By BEN WALKER
AP Baseball Writer
FILE – In this March 2, 2020, file photo, Los Angeles Dodgers starting pitcher David Price throws against the Cincinnati Reds during the first inning of a spring training baseball game in Goodyear, Ariz. Price will not play this season because of concerns over the coronavirus pandemic, delaying his Los Angeles debut until next year. The five-time All-Star became the latest player to opt out, posting Saturday, July 4, 2020, on Twitter that he would not participate in the 60-game season that is scheduled to begin July 23.
-Ross D. Franklin
Dodgers pitcher David Price will not play this season because of concerns over the coronavirus pandemic, delaying his Los Angeles debut until next year.
The five-time All-Star became the latest player to opt out, posting Saturday on Twitter that he wouldn’t participate in the 60-game season that’s scheduled to begin July 23.
“After considerable thought and discussion with my family and the Dodgers, I have decided it is in the best interest of my health and my family’s health for me to not play this season,” he said.
Price’s announcement came a day after Los Angeles Angels star Mike Trout said he wasn’t “comfortable” with the current climate and might not play. On Saturday, San Francisco catcher Buster Posey said “there’s still some reservation on my end” about playing.
First baseman Ryan Zimmerman of the World Series champion Washington Nationals, Colorado outfielder Ian Desmond and Arizona pitcher Mike Leake are among those who have already said they’re out this year.
The Dodgers got Price and former AL MVP Mookie Betts from Boston in a February trade for outfielder Alex Verdugo and prospects.
The 34-year-old Price made two starts in spring training for the Dodgers, striking out 10 in 4 1/3 innings before all camps were closed March 12 because of the virus outbreak.

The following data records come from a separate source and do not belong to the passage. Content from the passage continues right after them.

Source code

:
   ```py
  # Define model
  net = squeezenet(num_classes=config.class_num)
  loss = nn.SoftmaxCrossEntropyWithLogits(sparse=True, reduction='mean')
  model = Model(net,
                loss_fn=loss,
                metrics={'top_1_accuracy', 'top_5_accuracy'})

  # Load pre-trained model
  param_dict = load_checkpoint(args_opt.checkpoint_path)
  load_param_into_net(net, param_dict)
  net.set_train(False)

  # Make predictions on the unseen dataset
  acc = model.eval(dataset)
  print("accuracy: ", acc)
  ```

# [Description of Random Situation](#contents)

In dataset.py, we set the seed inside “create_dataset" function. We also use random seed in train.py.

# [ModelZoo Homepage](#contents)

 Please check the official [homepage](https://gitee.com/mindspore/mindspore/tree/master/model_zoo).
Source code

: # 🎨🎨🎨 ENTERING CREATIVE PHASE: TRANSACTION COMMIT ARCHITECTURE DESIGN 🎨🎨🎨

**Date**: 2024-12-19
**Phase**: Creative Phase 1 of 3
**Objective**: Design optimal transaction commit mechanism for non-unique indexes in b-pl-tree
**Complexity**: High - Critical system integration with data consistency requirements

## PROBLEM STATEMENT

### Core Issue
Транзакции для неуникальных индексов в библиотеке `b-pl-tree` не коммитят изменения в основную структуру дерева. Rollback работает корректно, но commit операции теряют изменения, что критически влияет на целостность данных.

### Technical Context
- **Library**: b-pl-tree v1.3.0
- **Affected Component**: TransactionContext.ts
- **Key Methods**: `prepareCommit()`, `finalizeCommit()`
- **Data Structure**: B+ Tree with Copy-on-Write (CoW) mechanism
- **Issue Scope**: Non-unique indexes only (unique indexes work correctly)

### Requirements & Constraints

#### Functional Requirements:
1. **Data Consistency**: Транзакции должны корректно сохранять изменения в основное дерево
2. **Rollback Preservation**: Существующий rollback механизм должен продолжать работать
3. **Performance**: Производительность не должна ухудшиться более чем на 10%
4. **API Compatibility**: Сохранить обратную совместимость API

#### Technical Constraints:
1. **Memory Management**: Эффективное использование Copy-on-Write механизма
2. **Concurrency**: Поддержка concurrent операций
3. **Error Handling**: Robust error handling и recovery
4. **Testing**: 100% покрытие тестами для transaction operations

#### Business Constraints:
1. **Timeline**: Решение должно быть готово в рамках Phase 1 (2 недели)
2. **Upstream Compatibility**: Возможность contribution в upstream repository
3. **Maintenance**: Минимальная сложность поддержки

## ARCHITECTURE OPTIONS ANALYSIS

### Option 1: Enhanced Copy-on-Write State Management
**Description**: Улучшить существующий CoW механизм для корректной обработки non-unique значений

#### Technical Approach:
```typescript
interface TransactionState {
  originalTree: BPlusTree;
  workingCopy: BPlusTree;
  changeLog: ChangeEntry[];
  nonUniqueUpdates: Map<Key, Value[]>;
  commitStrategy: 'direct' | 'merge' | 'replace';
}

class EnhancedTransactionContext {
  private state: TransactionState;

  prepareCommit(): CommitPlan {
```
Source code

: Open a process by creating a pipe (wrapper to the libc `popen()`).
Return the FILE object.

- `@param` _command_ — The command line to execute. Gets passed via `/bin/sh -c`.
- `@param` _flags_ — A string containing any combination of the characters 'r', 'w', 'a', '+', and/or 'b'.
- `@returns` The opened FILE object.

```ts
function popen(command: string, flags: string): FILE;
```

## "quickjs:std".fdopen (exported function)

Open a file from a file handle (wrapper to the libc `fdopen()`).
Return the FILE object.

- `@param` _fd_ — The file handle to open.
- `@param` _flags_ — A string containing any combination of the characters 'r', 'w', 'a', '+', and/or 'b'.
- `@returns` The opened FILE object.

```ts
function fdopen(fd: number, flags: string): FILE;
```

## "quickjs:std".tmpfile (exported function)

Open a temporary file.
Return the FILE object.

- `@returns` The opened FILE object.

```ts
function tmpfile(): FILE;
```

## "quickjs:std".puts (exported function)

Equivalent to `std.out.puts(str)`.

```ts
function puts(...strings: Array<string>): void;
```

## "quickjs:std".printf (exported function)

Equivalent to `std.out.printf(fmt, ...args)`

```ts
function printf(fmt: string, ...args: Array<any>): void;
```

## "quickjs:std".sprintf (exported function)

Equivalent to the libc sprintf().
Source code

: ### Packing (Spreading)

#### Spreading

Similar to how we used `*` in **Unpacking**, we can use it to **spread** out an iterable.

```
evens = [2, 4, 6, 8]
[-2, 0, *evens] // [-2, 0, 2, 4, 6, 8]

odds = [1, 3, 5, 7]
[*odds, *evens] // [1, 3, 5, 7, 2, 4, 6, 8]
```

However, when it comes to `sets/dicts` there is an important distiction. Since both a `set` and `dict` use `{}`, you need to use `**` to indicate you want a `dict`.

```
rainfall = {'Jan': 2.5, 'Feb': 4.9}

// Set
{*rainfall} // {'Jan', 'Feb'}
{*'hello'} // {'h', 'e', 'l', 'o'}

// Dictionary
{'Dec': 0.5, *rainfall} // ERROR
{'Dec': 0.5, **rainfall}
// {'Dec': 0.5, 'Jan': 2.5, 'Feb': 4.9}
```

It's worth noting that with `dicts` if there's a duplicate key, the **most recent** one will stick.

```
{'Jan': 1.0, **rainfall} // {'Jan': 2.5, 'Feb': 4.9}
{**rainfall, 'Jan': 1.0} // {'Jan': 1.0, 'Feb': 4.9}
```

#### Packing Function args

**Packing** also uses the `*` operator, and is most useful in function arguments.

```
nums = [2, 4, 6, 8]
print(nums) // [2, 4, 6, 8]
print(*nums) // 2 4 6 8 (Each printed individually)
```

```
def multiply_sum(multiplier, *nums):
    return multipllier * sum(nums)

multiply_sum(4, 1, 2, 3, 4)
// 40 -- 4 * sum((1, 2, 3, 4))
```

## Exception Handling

“The Dodgers fully support David’s decision to sit out the 2020 season,” the team said in a statement. “We have been in constant contact with David and we understand how much this deliberation weighed on him and his family.”
“We know he’ll be rooting hard for the club every day and look forward to having him back with us in 2021,” it said.
Price has a $217 million, seven-year contract that runs through 2021. He was going to make $32 million this season, with the Red Sox paying $16 million of that, before the virus shut down the sport.
Price had already made his own contribution to the Dodgers organization.
In late May, Price said he would give $1,000 each to 220 minor leaguers to help their offset costs. There will be no minor league baseball this year because of the pandemic.
Price was 7-5 with a 4.28 ERA for Boston last year and helped the Red Sox beat the Dodgers in the 2018 World Series.
The well-traveled Price won the 2012 AL Cy Young Award with Tampa Bay. He’s also pitched for Toronto and Detroit and is 150-80 with a 3.31 ERA in 12 seasons.